# [WHAT NEEDS TO BE DONE]
Search the data for the word "starszy" and copy every line where it occurs.

━━━━━ MATERIAL PROVIDED ━━━━━

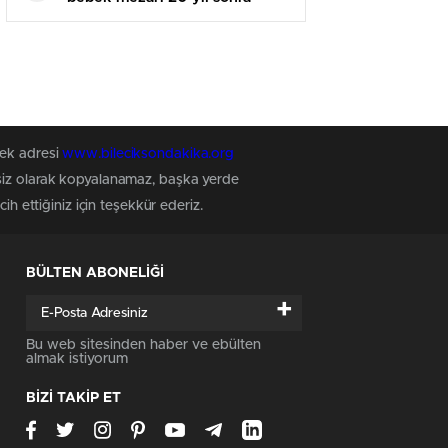
açıldı! Müebbet mahpusu
isteniyor
tek adresi
www.bileciksondakika.org
nsiz olarak kopyalanamaz, başka yerde
h ettiğiniz için teşekkür ederiz.
BÜLTEN ABONELİĞİ
+
Bu web sitesinden haber ve ebülten
almak istiyorum
BİZİ TAKİP ET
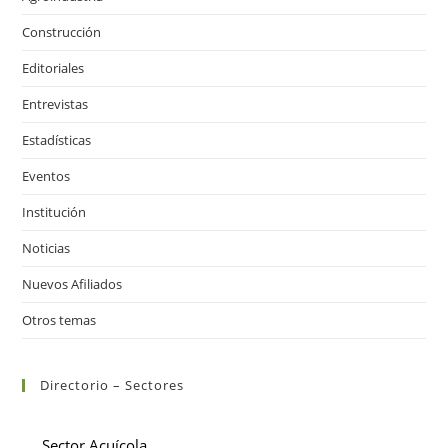
Construcción
Editoriales
Entrevistas
Estadísticas
Eventos
Institución
Noticias
Nuevos Afiliados
Otros temas
Directorio – Sectores
Sector Acuícola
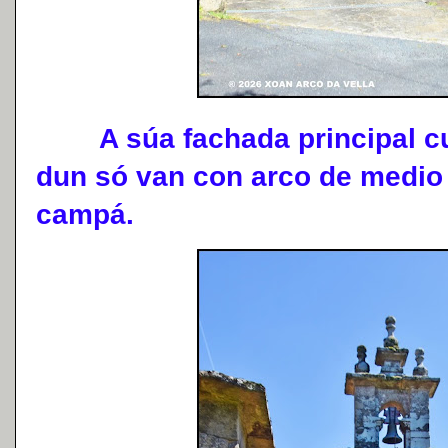
A súa fachada principal cu
dun só van con arco de medio 
campá.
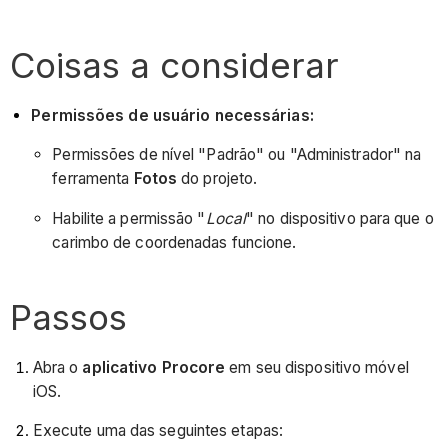
Coisas a considerar
Permissões de usuário necessárias:
Permissões de nível "Padrão" ou "Administrador" na
ferramenta
Fotos
do projeto.
Habilite a permissão "
Local
" no dispositivo para que o
carimbo de coordenadas funcione.
Passos
Abra o
aplicativo Procore
em seu dispositivo móvel
iOS.
Execute uma das seguintes etapas:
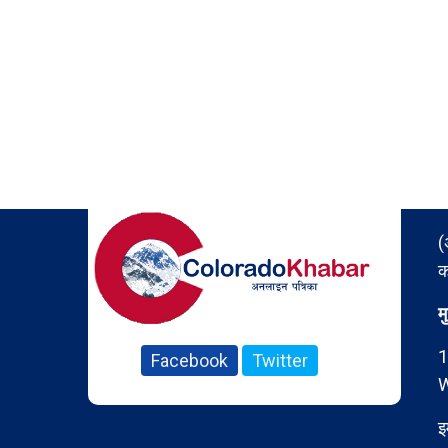
(
क
म
1
Facebook
Twitter
W
इ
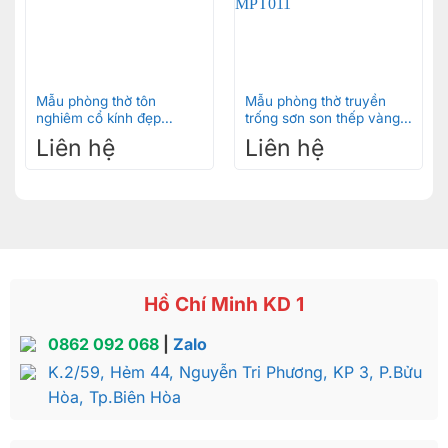
Mẫu phòng thờ tôn
Mẫu phòng thờ truyền
nghiêm cổ kính đẹp
trống sơn son thếp vàng
MPT015
MPT011
Liên hệ
Liên hệ
Hồ Chí Minh KD 1
0862 092 068
|
Zalo
K.2/59, Hẻm 44, Nguyễn Tri Phương, KP 3, P.Bửu
Hòa, Tp.Biên Hòa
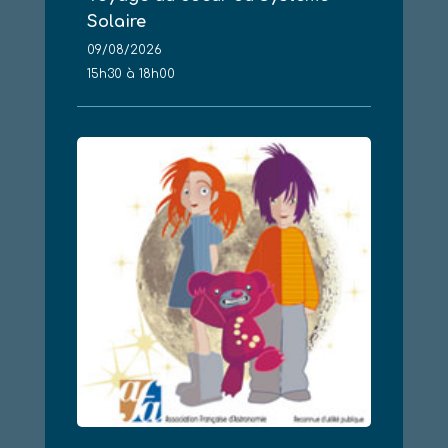
Solaire
09/08/2026
15h30 à 18h00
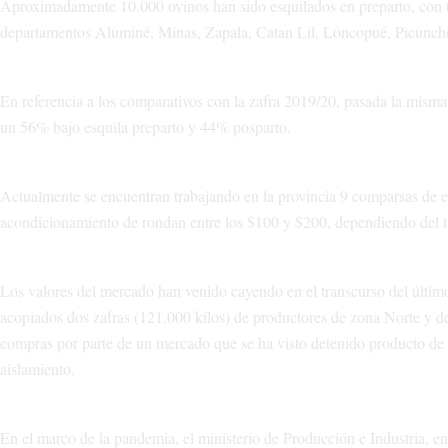
Aproximadamente 10.000 ovinos han sido esquilados en preparto, con un
departamentos Aluminé, Minas, Zapala, Catan Lil, Loncopué, Picunch
En referencia a los comparativos con la zafra 2019/20, pasada la misma
un 56% bajo esquila preparto y 44% posparto.
Actualmente se encuentran trabajando en la provincia 9 comparsas de es
acondicionamiento de rondan entre los $100 y $200, dependiendo del ti
Los valores del mercado han venido cayendo en el transcurso del último 
acopiados dos zafras (121.000 kilos) de productores de zona Norte y de 
compras por parte de un mercado que se ha visto detenido producto de l
aislamiento.
En el marco de la pandemia, el ministerio de Producción e Industria, en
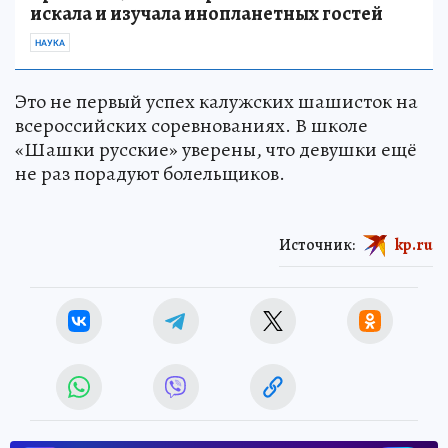
искала и изучала инопланетных гостей
НАУКА
Это не первый успех калужских шашисток на
всероссийских соревнованиях. В школе
«Шашки русские» уверены, что девушки ещё
не раз порадуют болельщиков.
Источник:
kp.ru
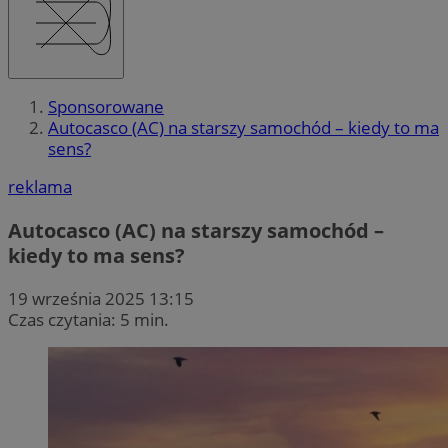
Sponsorowane
Autocasco (AC) na starszy samochód – kiedy to ma
sens?
reklama
Autocasco (AC) na starszy samochód –
kiedy to ma sens?
19 września 2025 13:15
Czas czytania: 5 min.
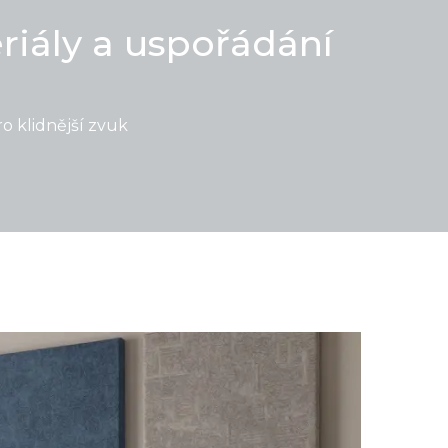
riály a uspořádání
ro klidnější zvuk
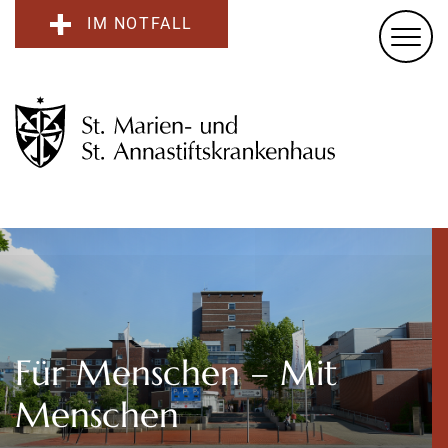
IM NOTFALL
Für Menschen – Mit
Menschen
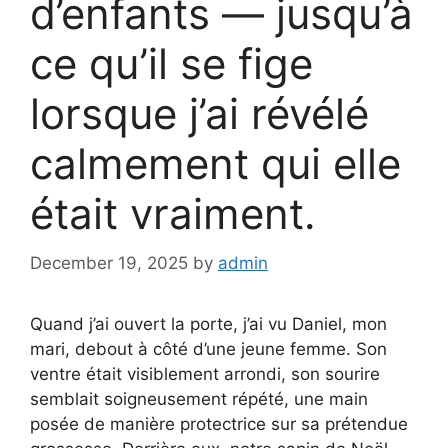
d’enfants — jusqu’à
ce qu’il se fige
lorsque j’ai révélé
calmement qui elle
était vraiment.
December 19, 2025
by
admin
Quand j’ai ouvert la porte, j’ai vu Daniel, mon
mari, debout à côté d’une jeune femme. Son
ventre était visiblement arrondi, son sourire
semblait soigneusement répété, une main
posée de manière protectrice sur sa prétendue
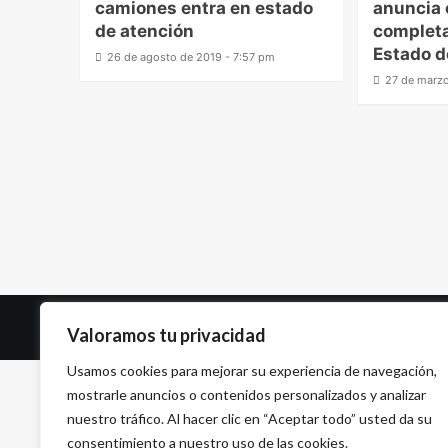
camiones entra en estado
anuncia 
de atención
completa
Estado d
26 de agosto de 2019 - 7:57 pm
27 de marzo
Valoramos tu privacidad
Usamos cookies para mejorar su experiencia de navegación,
mostrarle anuncios o contenidos personalizados y analizar
nuestro tráfico. Al hacer clic en “Aceptar todo” usted da su
consentimiento a nuestro uso de las cookies.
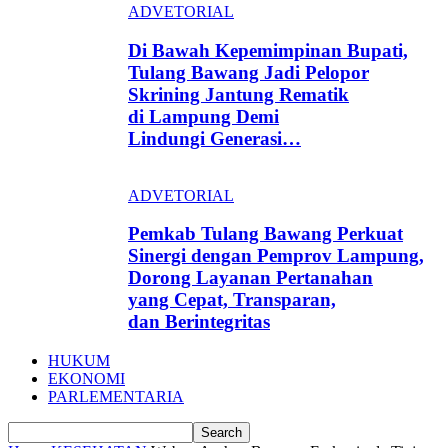
ADVETORIAL
Di Bawah Kepemimpinan Bupati,
Tulang Bawang Jadi Pelopor
Skrining Jantung Rematik
di Lampung Demi
Lindungi Generasi…
ADVETORIAL
Pemkab Tulang Bawang Perkuat
Sinergi dengan Pemprov Lampung,
Dorong Layanan Pertanahan
yang Cepat, Transparan,
dan Berintegritas
HUKUM
EKONOMI
PARLEMENTARIA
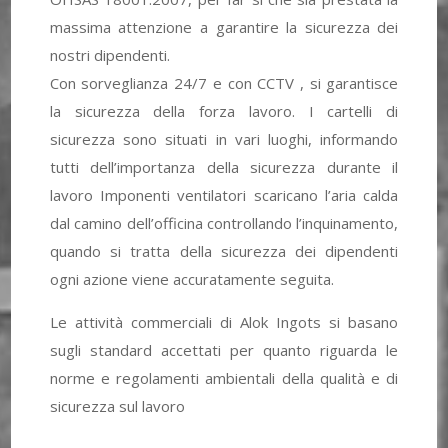
massima attenzione a garantire la sicurezza dei
nostri dipendenti.
Con sorveglianza 24/7 e con CCTV , si garantisce
la sicurezza della forza lavoro. I cartelli di
sicurezza sono situati in vari luoghi, informando
tutti dell’importanza della sicurezza durante il
lavoro Imponenti ventilatori scaricano l’aria calda
dal camino dell’officina controllando l’inquinamento,
quando si tratta della sicurezza dei dipendenti
ogni azione viene accuratamente seguita.
Le attività commerciali di Alok Ingots si basano
sugli standard accettati per quanto riguarda le
norme e regolamenti ambientali della qualità e di
sicurezza sul lavoro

━━━━━

# [EXPECTED ANSWER]
Autocasco (AC) na starszy samochód – kiedy to ma
Autocasco (AC) na starszy samochód –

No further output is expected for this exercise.